Try it: Within the records that follow, restate exactly the lines from the line with "COLLECTION: CARACOLE CLASSIC" down to the line with "4. Creation of", including both. Omit the pictures.

Source material:
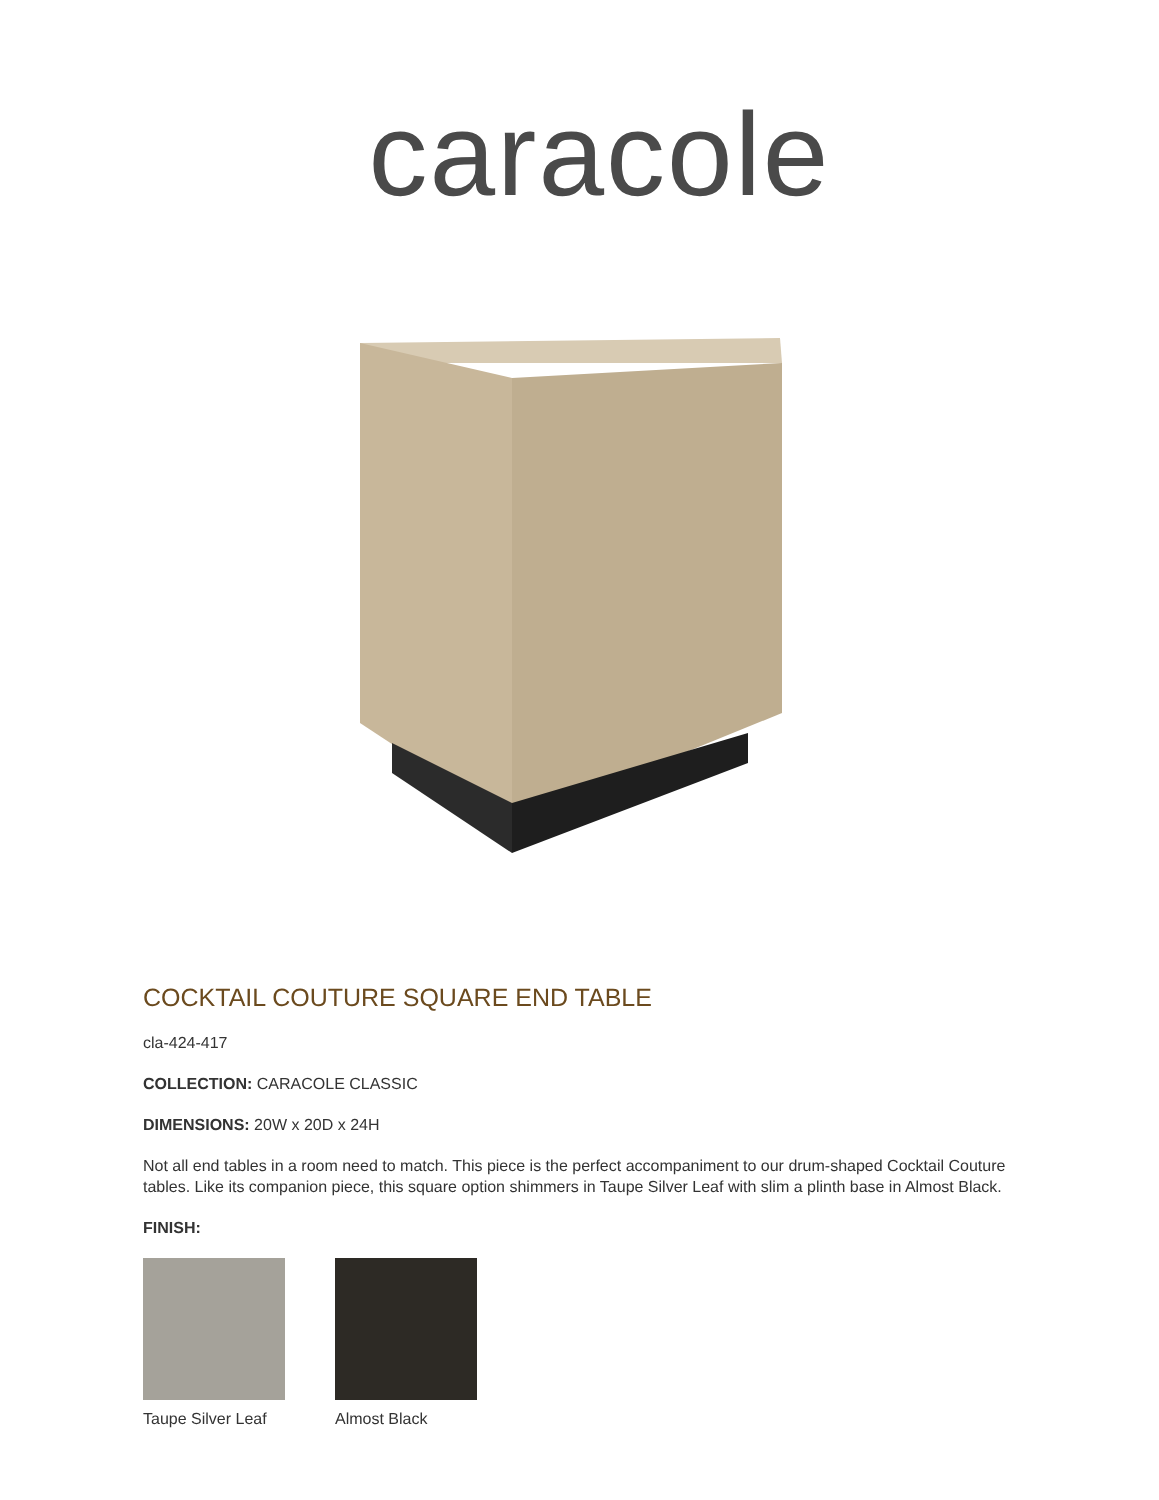caracole
COCKTAIL COUTURE SQUARE END TABLE
cla-424-417
COLLECTION: CARACOLE CLASSIC
DIMENSIONS: 20W x 20D x 24H
Not all end tables in a room need to match. This piece is the perfect accompaniment to our drum-shaped Cocktail Couture tables. Like its companion piece, this square option shimmers in Taupe Silver Leaf with slim a plinth base in Almost Black.
FINISH:
Taupe Silver Leaf
Almost Black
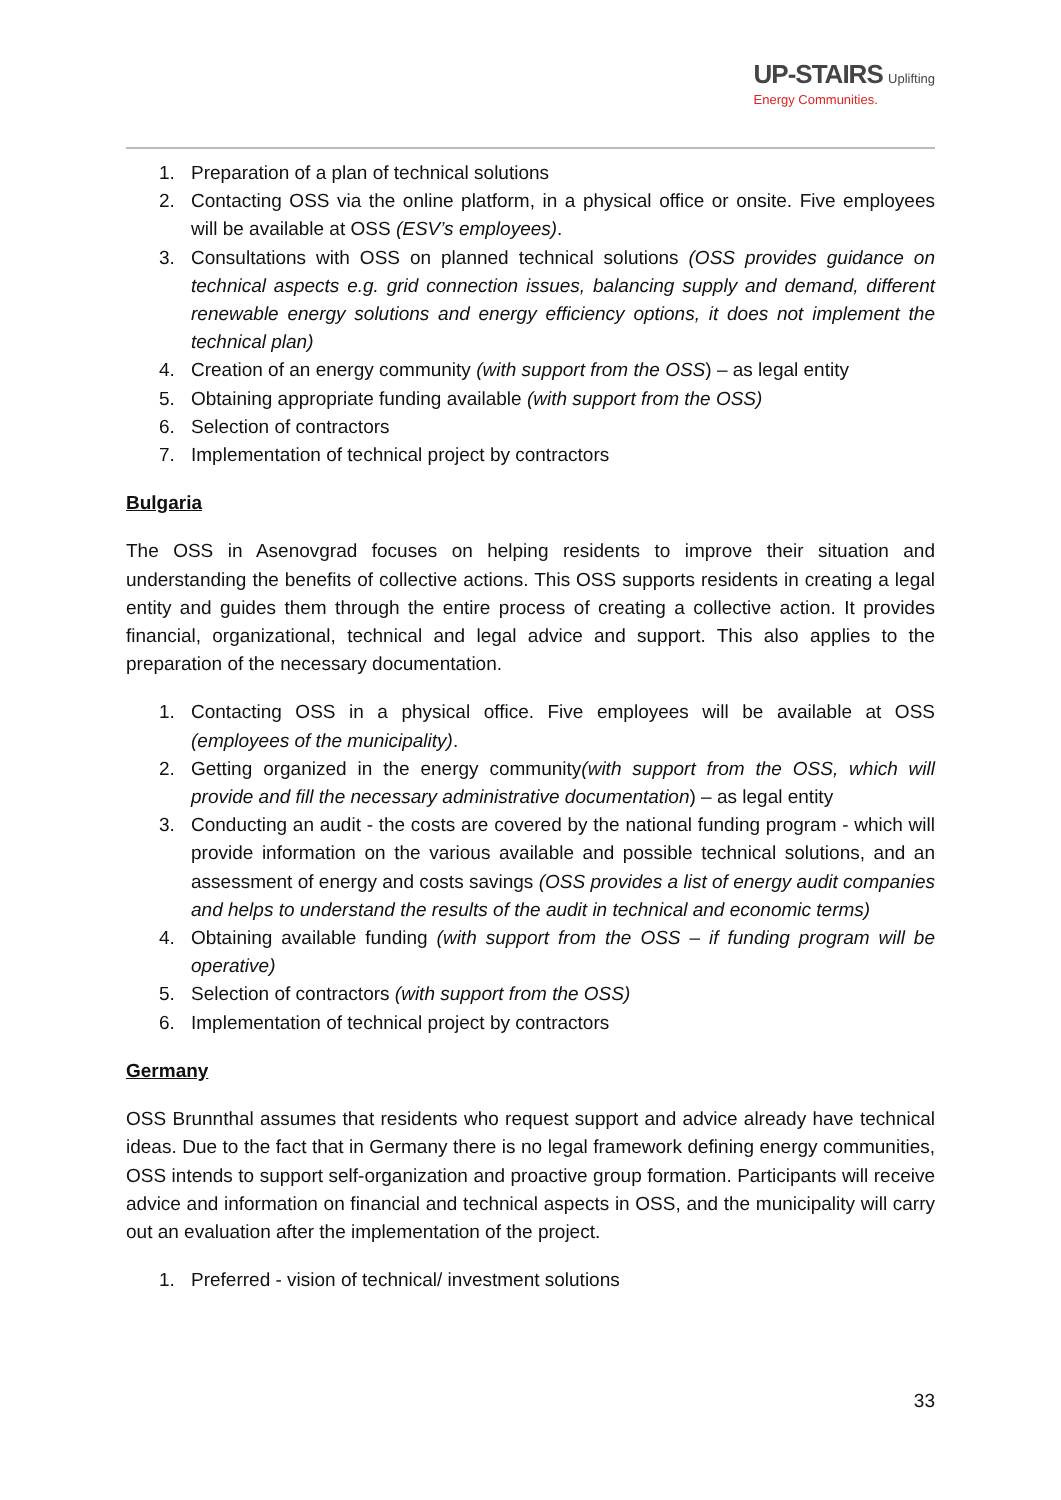UP-STAIRS Uplifting
Energy Communities.
1. Preparation of a plan of technical solutions
2. Contacting OSS via the online platform, in a physical office or onsite. Five employees will be available at OSS (ESV’s employees).
3. Consultations with OSS on planned technical solutions (OSS provides guidance on technical aspects e.g. grid connection issues, balancing supply and demand, different renewable energy solutions and energy efficiency options, it does not implement the technical plan)
4. Creation of an energy community (with support from the OSS) – as legal entity
5. Obtaining appropriate funding available (with support from the OSS)
6. Selection of contractors
7. Implementation of technical project by contractors
Bulgaria
The OSS in Asenovgrad focuses on helping residents to improve their situation and understanding the benefits of collective actions. This OSS supports residents in creating a legal entity and guides them through the entire process of creating a collective action. It provides financial, organizational, technical and legal advice and support. This also applies to the preparation of the necessary documentation.
1. Contacting OSS in a physical office. Five employees will be available at OSS (employees of the municipality).
2. Getting organized in the energy community(with support from the OSS, which will provide and fill the necessary administrative documentation) – as legal entity
3. Conducting an audit - the costs are covered by the national funding program - which will provide information on the various available and possible technical solutions, and an assessment of energy and costs savings (OSS provides a list of energy audit companies and helps to understand the results of the audit in technical and economic terms)
4. Obtaining available funding (with support from the OSS – if funding program will be operative)
5. Selection of contractors (with support from the OSS)
6. Implementation of technical project by contractors
Germany
OSS Brunnthal assumes that residents who request support and advice already have technical ideas. Due to the fact that in Germany there is no legal framework defining energy communities, OSS intends to support self-organization and proactive group formation. Participants will receive advice and information on financial and technical aspects in OSS, and the municipality will carry out an evaluation after the implementation of the project.
1. Preferred - vision of technical/ investment solutions
33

Task response:
COLLECTION: CARACOLE CLASSIC
DIMENSIONS: 20W x 20D x 24H
Not all end tables in a room need to match. This piece is the perfect accompaniment to our drum-shaped Cocktail Couture tables. Like its companion piece, this square option shimmers in Taupe Silver Leaf with slim a plinth base in Almost Black.
FINISH:
Taupe Silver Leaf
Almost Black
UP-STAIRS Uplifting
Energy Communities.
1. Preparation of a plan of technical solutions
2. Contacting OSS via the online platform, in a physical office or onsite. Five employees will be available at OSS (ESV’s employees).
3. Consultations with OSS on planned technical solutions (OSS provides guidance on technical aspects e.g. grid connection issues, balancing supply and demand, different renewable energy solutions and energy efficiency options, it does not implement the technical plan)
4. Creation of an energy community (with support from the OSS) – as legal entity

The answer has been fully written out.